Bir kalbimiz var ki içimizde nereye koysak sığmıyor,kimsenin kalbine sığmıyor kalbimiz,kimsenin gönlüne,vefasına...
Sevdiğimiz yer sadece kalbimiz mi?Ağacı oyar gibi oyulan,cam kırar gibi kırılan yine kalbimiz mi?Birileri bize ihanet ettiğinde sadece kalbimiz mi acı çeker?Oysa bedenlerimizin her uzuvu bu ihanetten haberdardır...Kalbimizin bir yerden haberi yok mudur acaba?O biz acı çekerken de hayat devam ediyor der gibi hala vücudumuza kan mı pompalar da birşeylere aldırış etmez...Sana vefana ihanet edilse de,ne kadar acı çekersen çek der gibi hala kanını vücuduna pompalar da sana birşeyleri bitmediğini sessiz çığlığıyla ifade eder...Bütün yükü bunları en yüksek çığlığın olan,hiç unutamayacağın beynine mi yükler?İşte beynine yükler...

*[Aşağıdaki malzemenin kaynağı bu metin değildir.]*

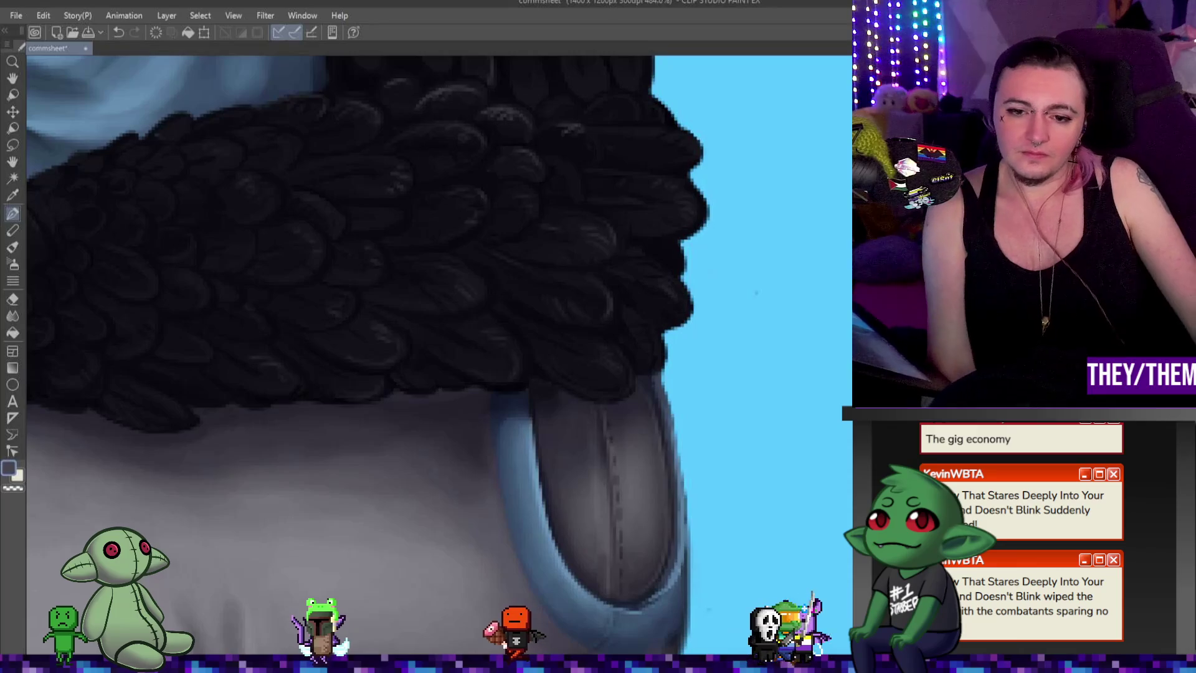
key("ctrl+minus")
key("ctrl+minus")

Ağacın kökleri gibidir aslında kalbimiz,bütün uzuvlarımıza herşeyi yollar,her eksikliğimizi giderir ama kırılan yine dallar olur...Kıran ne olursa olsun kırılan yine dallar olur,giderler yerine yenileri gelir ama kırılan gitmiştir,kırılmıştır...Sen ne dersen de birşeyler kırılıyor,birşeyler devam ediyor...Hayal ufkunda ne kadar kırıksız düşüncelere açılırsan açıl yine real olanlar ortaya çıkıyor ve hayallerini darmadağın ediyor.Gerçekler ben burdayım diyor ve seni senden alıp başka bir yerlere götürüyor aslında senden içre olan ama bir o kadar da senden uzak olan...
"Yağmıyor yağmurlar, bitmiyor lâle / Acep bu hâlimiz böyle mi kala / Rahmet deryasından gelen bu ile / Vakitlerde esen yeller perişan!.." Suzi
Sözden uzak olan kırılmış özümle bir kelamımı daha sonlandırdım...Vesselam...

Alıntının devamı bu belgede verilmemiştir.